Arvika Festival (Arvikafestivalen) was an annual music festival held in Arvika, Sweden. It took place during three days in the middle of July, from Thursday to Saturday, with camping available from the beginning of the week. The non-profit association "Galaxen" (Swedish for "The Galaxy") arranged the festival.

Since the nineties, the festival had built up a tradition of booking many big synth bands. This was initially an unintended side effect: for the first festival in 1992 the arrangers had booked Cat Rapes Dog, Pouppée Fabrikk and S.P.O.C.K. and about 50% of the audience that showed up was actually mostly interested in these bands since no other festival booked many synth acts. However, along with the synth bands, internationally and nationally famous rock and pop acts visit the festival every year, attracting people not only interested in synth music.

In 2006, somewhere between 15000 and 16000 people visited the festival, breaking a new record in ticket sales, and confirming the festival's spot as one of the big ones in Sweden. In 2009 the total number of tickets sold were 22500 including all three-day and one-day passes.

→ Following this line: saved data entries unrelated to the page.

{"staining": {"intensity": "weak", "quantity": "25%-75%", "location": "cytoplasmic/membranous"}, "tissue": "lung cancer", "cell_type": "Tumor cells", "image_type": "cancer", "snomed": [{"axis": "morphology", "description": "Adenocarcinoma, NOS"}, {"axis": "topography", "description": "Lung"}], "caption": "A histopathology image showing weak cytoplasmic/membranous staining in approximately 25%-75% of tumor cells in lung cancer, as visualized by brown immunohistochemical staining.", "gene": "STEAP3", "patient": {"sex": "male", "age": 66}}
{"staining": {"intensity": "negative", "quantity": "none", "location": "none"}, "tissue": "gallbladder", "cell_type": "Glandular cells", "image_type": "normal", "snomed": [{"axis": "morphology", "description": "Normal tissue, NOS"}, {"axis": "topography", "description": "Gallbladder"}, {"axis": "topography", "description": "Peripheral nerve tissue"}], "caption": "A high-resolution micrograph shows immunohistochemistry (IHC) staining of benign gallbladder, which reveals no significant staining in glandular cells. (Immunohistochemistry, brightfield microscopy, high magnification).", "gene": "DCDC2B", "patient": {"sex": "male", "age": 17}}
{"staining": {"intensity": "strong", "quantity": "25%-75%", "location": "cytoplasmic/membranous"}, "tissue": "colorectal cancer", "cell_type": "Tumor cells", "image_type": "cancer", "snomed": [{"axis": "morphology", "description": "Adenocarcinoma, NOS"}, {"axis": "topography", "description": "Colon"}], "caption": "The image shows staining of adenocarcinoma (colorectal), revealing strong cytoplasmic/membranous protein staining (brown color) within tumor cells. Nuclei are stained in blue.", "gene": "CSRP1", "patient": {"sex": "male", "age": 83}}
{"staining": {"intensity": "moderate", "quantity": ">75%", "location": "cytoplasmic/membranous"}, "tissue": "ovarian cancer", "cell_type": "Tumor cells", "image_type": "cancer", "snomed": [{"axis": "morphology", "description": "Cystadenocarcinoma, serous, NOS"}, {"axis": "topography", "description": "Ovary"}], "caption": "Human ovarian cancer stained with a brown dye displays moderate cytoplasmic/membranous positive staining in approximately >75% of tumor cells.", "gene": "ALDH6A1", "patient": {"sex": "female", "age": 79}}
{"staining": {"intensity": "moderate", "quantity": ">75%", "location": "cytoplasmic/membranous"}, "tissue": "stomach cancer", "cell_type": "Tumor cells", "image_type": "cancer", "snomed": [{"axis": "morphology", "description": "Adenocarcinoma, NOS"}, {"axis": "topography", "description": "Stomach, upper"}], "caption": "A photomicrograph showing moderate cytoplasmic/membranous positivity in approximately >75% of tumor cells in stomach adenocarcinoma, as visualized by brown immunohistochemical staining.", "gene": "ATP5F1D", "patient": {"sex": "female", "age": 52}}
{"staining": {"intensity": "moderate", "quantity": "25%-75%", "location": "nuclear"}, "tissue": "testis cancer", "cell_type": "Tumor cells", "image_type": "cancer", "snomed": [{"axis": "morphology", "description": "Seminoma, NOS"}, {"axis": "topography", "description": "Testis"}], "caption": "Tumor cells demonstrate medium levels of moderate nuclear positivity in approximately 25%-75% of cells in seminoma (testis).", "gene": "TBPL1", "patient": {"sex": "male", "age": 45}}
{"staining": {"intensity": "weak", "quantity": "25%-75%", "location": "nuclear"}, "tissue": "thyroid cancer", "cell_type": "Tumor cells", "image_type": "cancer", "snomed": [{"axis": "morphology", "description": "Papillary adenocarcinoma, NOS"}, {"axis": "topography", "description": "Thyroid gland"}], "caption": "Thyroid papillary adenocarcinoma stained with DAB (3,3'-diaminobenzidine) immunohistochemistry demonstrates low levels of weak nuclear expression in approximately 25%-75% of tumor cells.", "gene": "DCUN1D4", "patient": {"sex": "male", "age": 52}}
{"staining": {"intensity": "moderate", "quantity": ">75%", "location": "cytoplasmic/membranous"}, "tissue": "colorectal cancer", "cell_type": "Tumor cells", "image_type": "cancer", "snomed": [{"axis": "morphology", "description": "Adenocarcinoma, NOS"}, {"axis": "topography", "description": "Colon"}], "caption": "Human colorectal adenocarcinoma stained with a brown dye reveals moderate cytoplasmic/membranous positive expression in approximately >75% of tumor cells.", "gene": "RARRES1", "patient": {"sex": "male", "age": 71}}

Some of the most famous bands that have visited the festival include (in reverse chronological order):
- Depeche Mode, Nine Inch Nails (2009)
- Interpol, Slayer, Death Cab For Cutie (2008)
- Bloc Party, Infected Mushroom (2007)
- Franz Ferdinand (2006)
- New Order (2005)
- Kraftwerk (2004)
- Björk, HIM (2003)
- Soft Cell, The Cure, Primal Scream, Muse (2002)
- The Sisters Of Mercy, Gary Numan, Placebo (2001)
- Motörhead (1999)
- The Prodigy (1995)
- Tool, Karl Bartos as Elektric Music (1994)
- Einstürzende Neubauten, Die Krupps (1993)

In 2010 the lineup contained bands such as Babyshambles and Regina Spektor.